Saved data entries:
[Start of section]

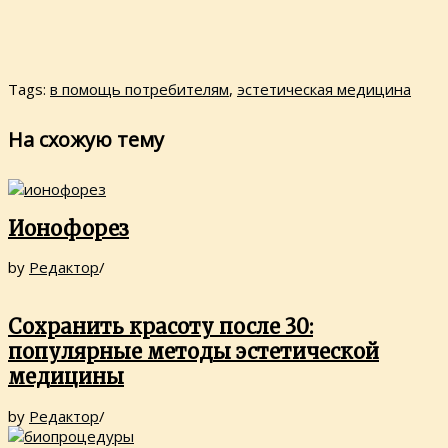
Tags:
в помощь потребителям
,
эстетическая медицина
На схожую тему
Ионофорез
by
Редактор
/
Сохранить красоту после 30:
популярные методы эстетической
медицины
by
Редактор
/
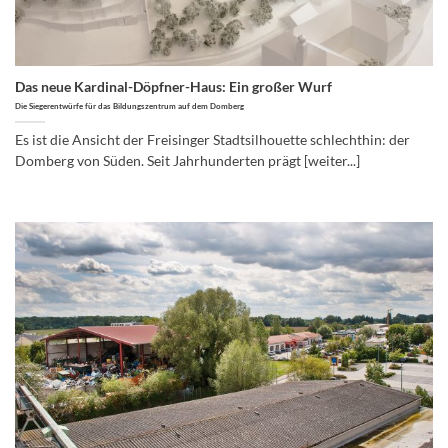
Das neue Kardinal-Döpfner-Haus: Ein großer Wurf
Die Siegerentwürfe für das Bildungszentrum auf dem Domberg
Es ist die Ansicht der Freisinger Stadtsilhouette schlechthin: der
Domberg von Süden. Seit Jahrhunderten prägt [weiter...]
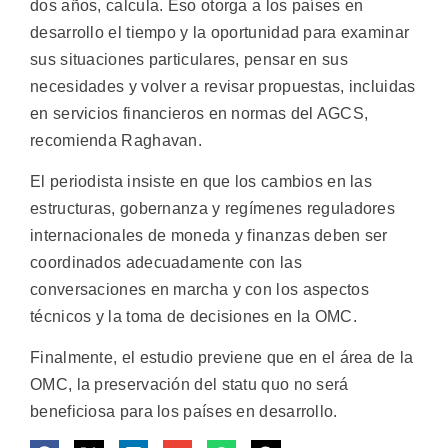
dos años, calcula. Eso otorga a los países en
desarrollo el tiempo y la oportunidad para examinar
sus situaciones particulares, pensar en sus
necesidades y volver a revisar propuestas, incluidas
en servicios financieros en normas del AGCS,
recomienda Raghavan.
El periodista insiste en que los cambios en las
estructuras, gobernanza y regímenes reguladores
internacionales de moneda y finanzas deben ser
coordinados adecuadamente con las
conversaciones en marcha y con los aspectos
técnicos y la toma de decisiones en la OMC.
Finalmente, el estudio previene que en el área de la
OMC, la preservación del statu quo no será
beneficiosa para los países en desarrollo.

[End of section]

Job item:
Reproduce the lines from the one containing "dos años, calcula. Eso otorga a los países en" through the last line, inclusive.

Solution for this problem:
dos años, calcula. Eso otorga a los países en
desarrollo el tiempo y la oportunidad para examinar
sus situaciones particulares, pensar en sus
necesidades y volver a revisar propuestas, incluidas
en servicios financieros en normas del AGCS,
recomienda Raghavan.
El periodista insiste en que los cambios en las
estructuras, gobernanza y regímenes reguladores
internacionales de moneda y finanzas deben ser
coordinados adecuadamente con las
conversaciones en marcha y con los aspectos
técnicos y la toma de decisiones en la OMC.
Finalmente, el estudio previene que en el área de la
OMC, la preservación del statu quo no será
beneficiosa para los países en desarrollo.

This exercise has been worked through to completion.